Le FN "soutient une politique socialiste"
Du coup, l'aile droite du parti a le blues. "On ne parle plus du combat contre l'avortement ou des racines chrétiennes du pays au profit de la laïcité. On ne propose plus de supprimer l'impôt sur le revenu. On soutient une politique socialiste", s'emporte Olivier Wyssa. Avant Benedetti et après Gabriac, ce conseiller régional originaire de l'Ain avait été aussi exclu. Une décision à laquelle il porte une responsabilité : il avait démissionné fin janvier de son poste de secrétaire départemental du FN dans l'Ain. Et dans la foulée, avait abandonné sa candidature aux cantonales quelques semaines avant l'élection. "Je n'étais pas en phase avec les orientations nouvelles", argue-t-il. Dans son sillage, dix autres membres du FN, proches de lui, ont été exclus. Chez eux pointe la nostalgie de l'ancien président, Le Pen père. "Lui avait réussi à unir les différentes tendances de la droite nationaliste", souligne Olivier Wyssa. Bruno Gollnisch regrette cet ostracisme à l'égard des éléments radicaux. "Il n'y a pas de raison d'entourer de suspicions les gens venus du mouvement nationaliste. C'est paradoxal alors que des personnes du mouvement marxiste viennent à nous, du PCF voire du NPA", observe le leader frontiste.

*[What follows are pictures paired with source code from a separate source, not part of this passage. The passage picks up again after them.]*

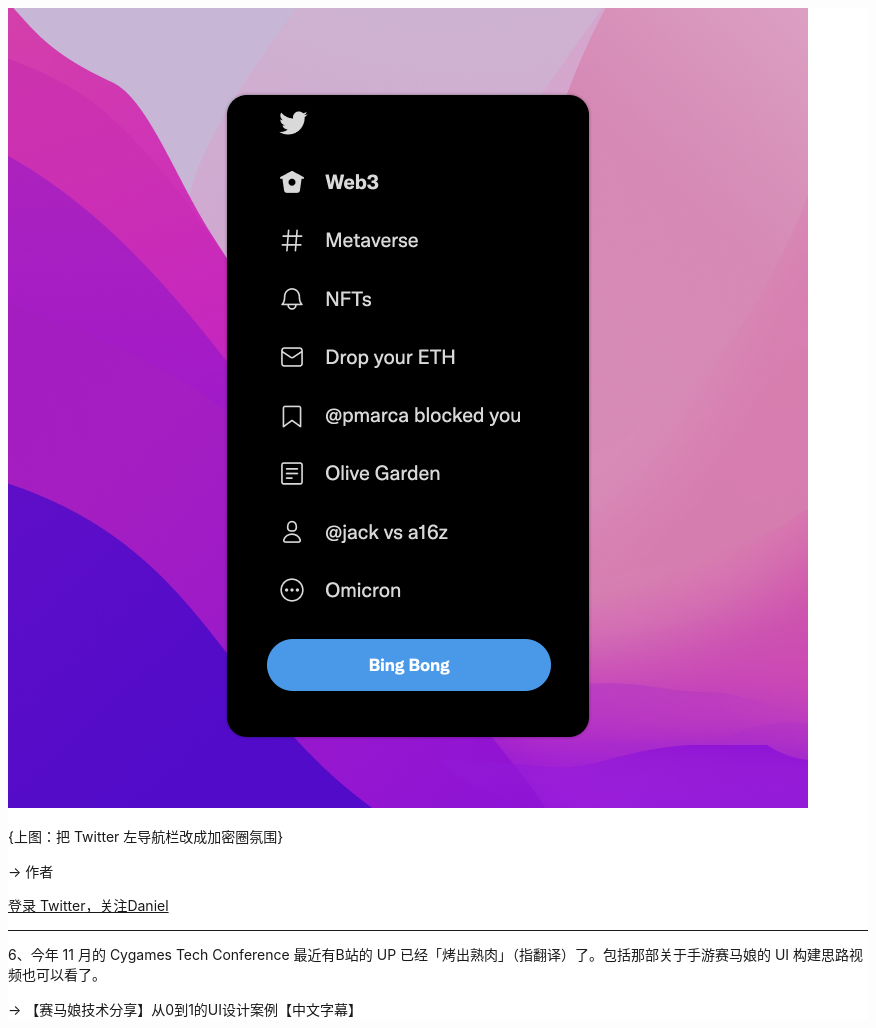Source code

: ![FHWfKWBXsAAgmh6.png](Scenes%20Weekly%20%2337.assets/FHWfKWBXsAAgmh6.png)

{上图：把 Twitter 左导航栏改成加密圈氛围}

→ 作者

[登录 Twitter，关注Daniel](https://twitter.com/danielrakh/status/1474259821822156800)

---

6、今年 11 月的 Cygames Tech Conference 最近有B站的 UP 已经「烤出熟肉」（指翻译）了。包括那部关于手游赛马娘的 UI 构建思路视频也可以看了。

→ 【赛马娘技术分享】从0到1的UI设计案例【中文字幕】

Des purges anti-Gollnisch ?
Au total, parmi les 17 convocations du mois d'avril (dont celle d'Alexandre Gabriac), quinze concernaient des proches de Bruno Gollnisch selon un blog du Monde (lire ici). Et parmi ces 15, treize étaient Rhônalpins, le fief du challenger de Marine Le Pen à la présidence du parti. La stratégie de dédiabolisation du FN converge avec celle d'exclure des soutiens de Bruno Gollnisch. Pour Yvan Benedetti, il n'y a pas de doute : il s'agit bien d'une "purge". "Si ce n'est pas une purge, je ne sais pas comment ça s'appelle", renchérit Olivier Wyssa. "Ce serait fâcheux d'en donner l'impression" euphémise Bruno Gollnisch. Steeve Briois refuse ce procès. "Quinze secrétaires départementaux ont été récemment changés. Or parmi eux, douze étaient en faveur de Marine. On n'a pas alors parlé de purge mariniste", relève-t-il.